How ChatGPT Can Strengthen Education Instead of Undermining It

Why a law professor is letting students bring ChatGPT into their writing — rather than trying to shut it out.

Open the news on any given day and you will find someone warning that AI has put everything at risk: college admission essays, graduate entrance exams, even medical licensing tests. The source of the panic is ChatGPT — a chatbot that answers complicated questions with surprisingly polished, full-length prose. Teachers, understandably, fear that students will quietly hand their assignments over to it. The most common response is to retreat to the last century: pen, paper, no connected devices in the exam room. At UCLA, where I teach, there is even talk of writing a ChatGPT ban into the honor code.

I think that is exactly backward. This term I have told the students in my UCLA law course that they may use ChatGPT on their written work. The era in which only a skilled writer could produce skilled writing came to an end in late 2022, and pretending otherwise helps no one. Instead of forbidding tools that save effort and time, we should be showing students how to use them well and honestly.

If they want to stay competitive across a whole career, students need to know how to coax something useful out of an AI tool and how to judge whether what comes back is accurate, original and worth keeping. They need practice weaving machine-generated passages together with their own writing into something coherent. People entering the workforce now will still be working in the 2060s; learning to collaborate with AI — using it to extend rather than replace their own thinking — is a skill they will lean on for decades.

There are practical reasons too, not just pedagogical ones. A ban simply will not hold. Plenty of students, code of honor or not, will reach for AI help. And how would a school even enforce the rule? Detection tools exist, but each new generation of AI gets better at sounding human — eventually good enough to imitate the particular voice of the student using it. In that contest the writing tools will always stay a step ahead of the tools built to catch them.

Enforcement also guarantees injustice in both directions. Some students who break the ban will slip through, either by luck or by editing the output carefully enough. Others who did nothing wrong will be wrongly flagged — and forced to defend themselves against an accusation that carries real stress and real consequences.

But doesn’t learning to write teach something deeper than writing itself? It does. Building an essay from nothing forces slow, deliberate thinking about structure, flow and how to make a point land. Yet blending your own words with AI-generated text into a genuinely good piece demands those same disciplines. The hard thinking does not disappear; it moves.

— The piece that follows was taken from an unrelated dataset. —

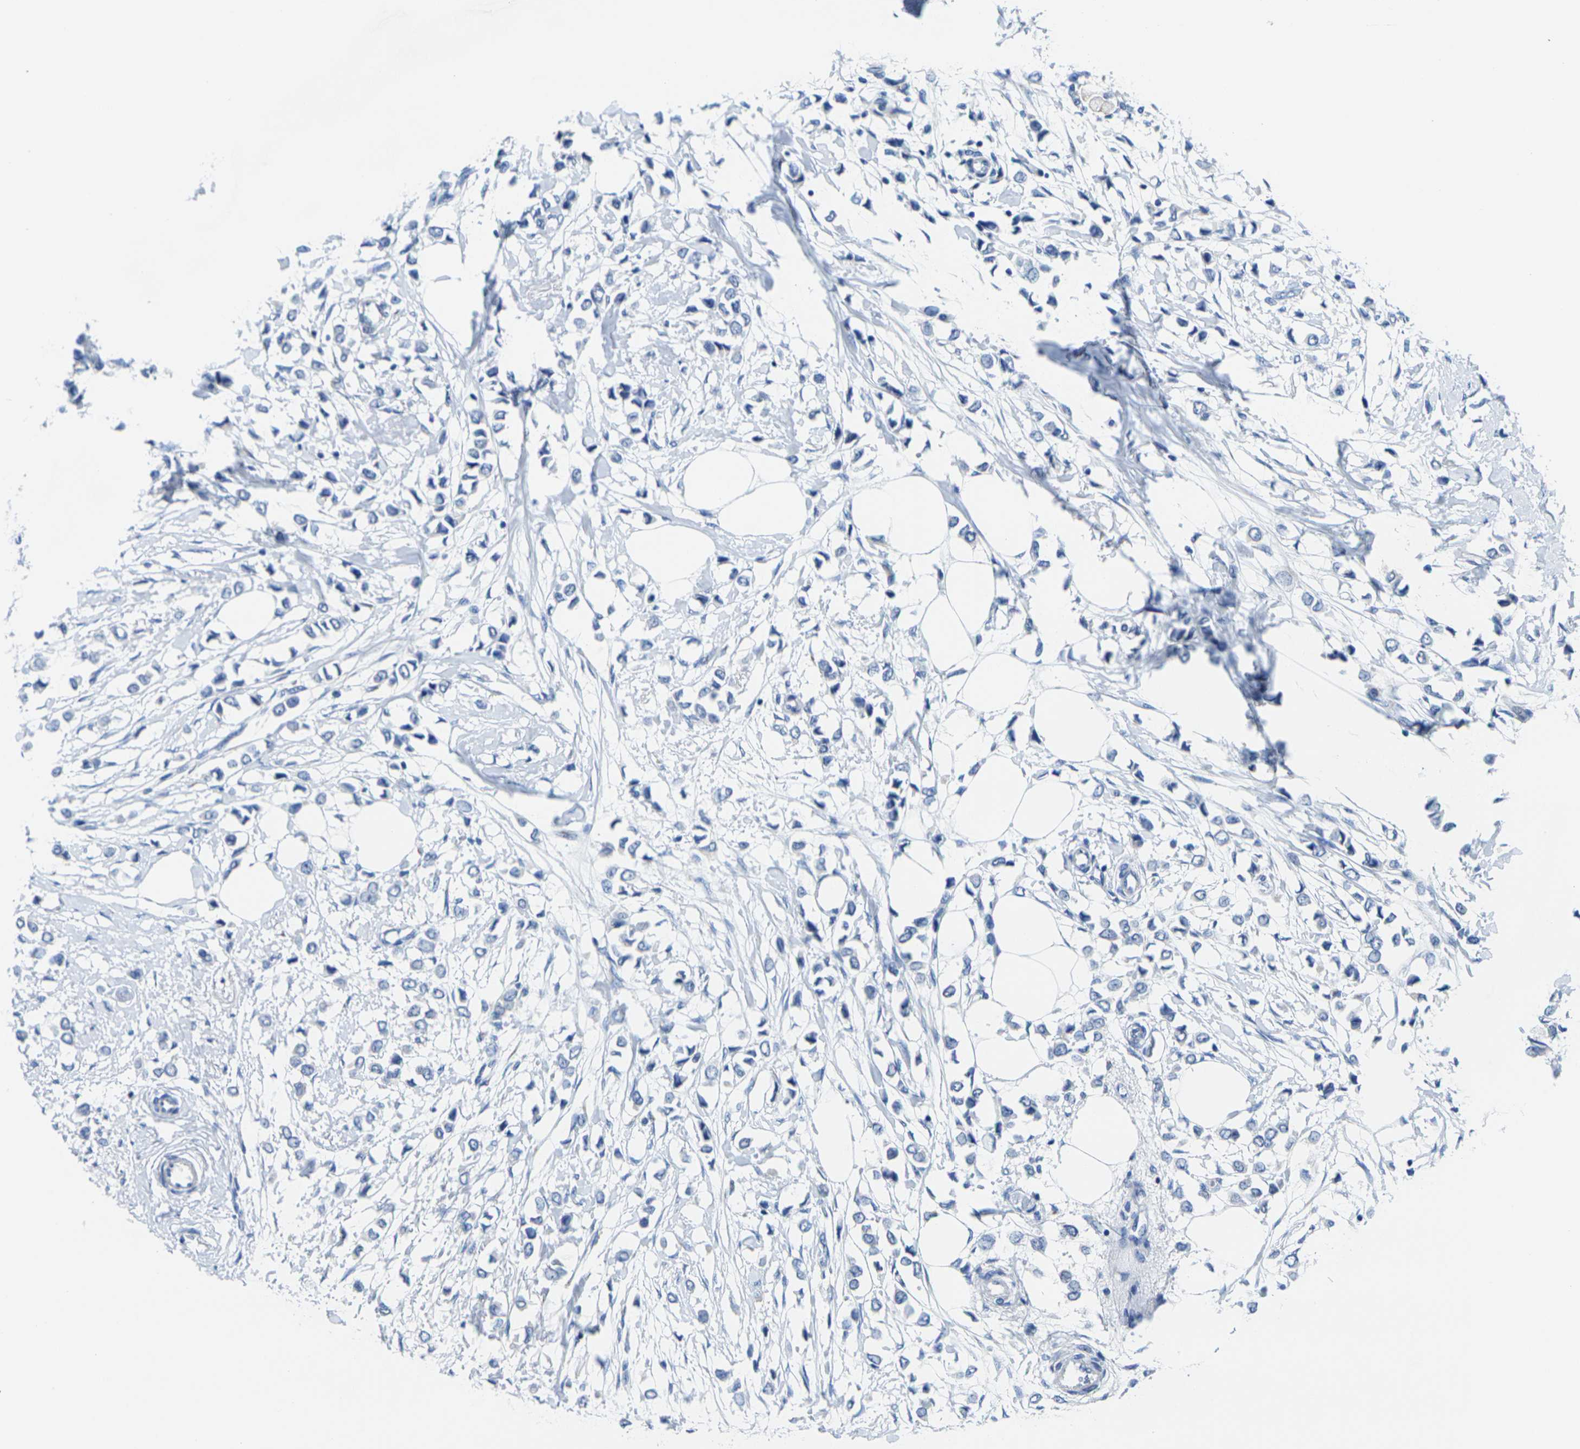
{"staining": {"intensity": "negative", "quantity": "none", "location": "none"}, "tissue": "breast cancer", "cell_type": "Tumor cells", "image_type": "cancer", "snomed": [{"axis": "morphology", "description": "Lobular carcinoma"}, {"axis": "topography", "description": "Breast"}], "caption": "Histopathology image shows no protein positivity in tumor cells of breast cancer tissue. (Immunohistochemistry, brightfield microscopy, high magnification).", "gene": "CRK", "patient": {"sex": "female", "age": 51}}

Writing is a craft worth real respect, and few of us ever truly master it. But most students are not aiming to become professional writers. They are heading into careers where writing is a means to an end — to explain, persuade, record, request, convince. Used well, AI tools help them do all of that better, not worse.

When I was in school in the late 1970s and early ’80s, I was told that getting ahead meant good penmanship and the ability to do long division by hand. By the time I started working at the end of the ’80s, technology had made both irrelevant. Schools change slowly — many still drill children on long division, a skill they will never use outside a classroom. With AI writing, educators should get ahead of the curve rather than trailing it by decades.

So my goal is to prepare students for a world where AI is just another ordinary tool, not a novelty. And I am clear with them about the trade: they are fully responsible for anything submitted under their name. If it contains errors, that is on them. If it is poorly organized, that is on them. If it contradicts itself, that is on them. And if it is partly copied, then they have plagiarized — full stop.

In short, I want my students to become aware, accountable users of technologies that will shape the rest of their working lives. The writing, you might say, is already on the wall.

This is an opinion and analysis piece; the views expressed are the author’s own.